- [To do]: List each line in the rows below that contains the string "如下图所示", copying every such line in full.

(Plain-text document sources)
════════════════════

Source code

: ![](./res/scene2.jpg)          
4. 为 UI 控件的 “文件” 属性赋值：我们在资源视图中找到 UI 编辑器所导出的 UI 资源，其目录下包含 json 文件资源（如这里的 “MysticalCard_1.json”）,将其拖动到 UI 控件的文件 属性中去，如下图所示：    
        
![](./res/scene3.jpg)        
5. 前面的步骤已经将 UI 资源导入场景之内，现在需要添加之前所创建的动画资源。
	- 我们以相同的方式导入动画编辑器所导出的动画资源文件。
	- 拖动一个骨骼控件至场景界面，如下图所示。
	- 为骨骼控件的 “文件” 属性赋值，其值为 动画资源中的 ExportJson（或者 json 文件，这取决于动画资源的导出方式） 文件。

════════════════════

- [Answer]:
4. 为 UI 控件的 “文件” 属性赋值：我们在资源视图中找到 UI 编辑器所导出的 UI 资源，其目录下包含 json 文件资源（如这里的 “MysticalCard_1.json”）,将其拖动到 UI 控件的文件 属性中去，如下图所示：    
	- 拖动一个骨骼控件至场景界面，如下图所示。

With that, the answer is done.